Using both these machine and human inputs, Thread places product orders for the upcoming season. As a result, it more often orders the right amount of product – not so much that cash flow slows and not so little that stockouts become a risk.
Addressing Shortfalls With Action Plans
Even better than more accurately forecasting demand, Thread can now confidently create action plans when it inevitably misses those forecasts, Sanders said.
For example, inflation and general economic uncertainty mean that many businesses have ordered too much product in recent months, he added. With the data warehouse, Thread has a leg up in solving the problem:
“I can see, down to the unit number [by sales channel], how many more AirPod cases we need to sell in order to reach our forecast,” Sanders said. And “I can show my teams exactly how much money we have tied up in those units of excess inventory.”
Thread might then decide to change up its marketing campaigns or run a sale – armed with a clear picture of which product it needs to move, in which sales channel, and at what volume.
“NetSuite Analytics Warehouse has helped us get closer to perfection,” Sanders said. “I mean, we're never going to get to perfection. But when we fall short, it's showing us how to deal with that.”
Insights Delivered Across Departments
In the past, similar inventory insights lived in a spreadsheet on Sanders’s desktop. The sales or finance teams might not know the particulars of the excess stock problem, for example, until he relayed the info. Now, those teams simply log in to NetSuite Analytics Warehouse and view those insights for themselves – removing pressure from Sanders and his team.
Other departments use the data warehouse in their everyday work, too. Marketing, for example, looks at the same inventory data as sales to align its efforts with forecasts: If the team runs a promotion on flower-print wrist lanyards in June, will it have enough product on hand to meet forecasted demand in July?
“Nothing makes me happier than going to our marketing and creative teams and seeing their dashboards open,” Sanders said. “These are people that previously didn’t look at the data all that much. But now, because we provided it to them in an easily digestible way, they log in and see what's going on.”
External Sales Force Gets in the Data Game
Thread also uses NetSuite Analytics Warehouse when working with its network of external sales reps. A wholesale sales dashboard combines NetSuite and Google Sheets data to compare forecasted sales versus net sales per individual rep, for example.
Thread’s sales manager checks in with reps who are in jeopardy of missing their monthly numbers. The ensuing conversations have sparked strategy switchups: Maybe a rep is missing her goal with a major retailer and suggests that installing window displays would help. Equipped with data, Thread’s marketing team might seriously consider that option, Sanders said.
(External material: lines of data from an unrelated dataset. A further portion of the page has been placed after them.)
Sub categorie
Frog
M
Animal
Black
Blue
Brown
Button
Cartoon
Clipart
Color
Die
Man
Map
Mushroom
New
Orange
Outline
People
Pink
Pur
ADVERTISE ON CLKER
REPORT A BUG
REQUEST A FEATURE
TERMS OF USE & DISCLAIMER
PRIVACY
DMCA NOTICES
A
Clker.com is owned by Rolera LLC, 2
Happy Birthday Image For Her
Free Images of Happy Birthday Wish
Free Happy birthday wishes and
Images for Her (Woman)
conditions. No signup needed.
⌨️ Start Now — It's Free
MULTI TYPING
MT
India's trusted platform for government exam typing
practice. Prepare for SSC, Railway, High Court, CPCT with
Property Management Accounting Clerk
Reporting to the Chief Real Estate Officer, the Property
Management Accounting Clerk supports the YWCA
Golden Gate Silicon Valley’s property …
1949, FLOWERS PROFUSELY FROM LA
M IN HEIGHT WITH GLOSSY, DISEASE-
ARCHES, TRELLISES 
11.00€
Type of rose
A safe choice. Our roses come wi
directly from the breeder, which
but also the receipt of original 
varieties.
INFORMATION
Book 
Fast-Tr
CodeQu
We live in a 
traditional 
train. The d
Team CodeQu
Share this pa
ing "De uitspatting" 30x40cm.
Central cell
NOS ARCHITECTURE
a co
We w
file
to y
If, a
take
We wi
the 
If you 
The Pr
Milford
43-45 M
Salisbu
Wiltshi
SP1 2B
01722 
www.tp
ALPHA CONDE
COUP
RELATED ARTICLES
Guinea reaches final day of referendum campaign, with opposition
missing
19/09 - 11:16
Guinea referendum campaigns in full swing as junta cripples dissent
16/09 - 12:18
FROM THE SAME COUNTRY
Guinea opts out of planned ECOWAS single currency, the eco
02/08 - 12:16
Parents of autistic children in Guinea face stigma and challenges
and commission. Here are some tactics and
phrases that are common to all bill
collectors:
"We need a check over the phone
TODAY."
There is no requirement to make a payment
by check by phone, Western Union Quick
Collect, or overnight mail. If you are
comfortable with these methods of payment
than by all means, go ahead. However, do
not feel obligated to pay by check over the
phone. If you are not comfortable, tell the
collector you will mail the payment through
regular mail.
Expansion and Analysis Ahead
Thread will continue to expand its brand and product line from simply wallets into “all things carry,” debuting its fourth bag design later this year. Working with bigger-name retailers in its wholesale channel will fuel brand awareness, as will continued work on its own branded retail locations.
Behind the scenes, Thread is planning to bring Google Analytics data into the data warehouse so its ecommerce team can further analyze website metrics related to sessions, traffic and conversion rates.
Sanders sees endless applications of NetSuite Analytics Warehouse at Thread. Ideas include piping in weather-related data and analyzing it alongside performance of Thread’s mall kiosks, some of which are outdoor. All it would take is some creative work with the NetSuite team.
“We've had a lot of ideas,” he said. “And I feel confident that we can find ways to do whatever we want in NetSuite Analytics Warehouse.”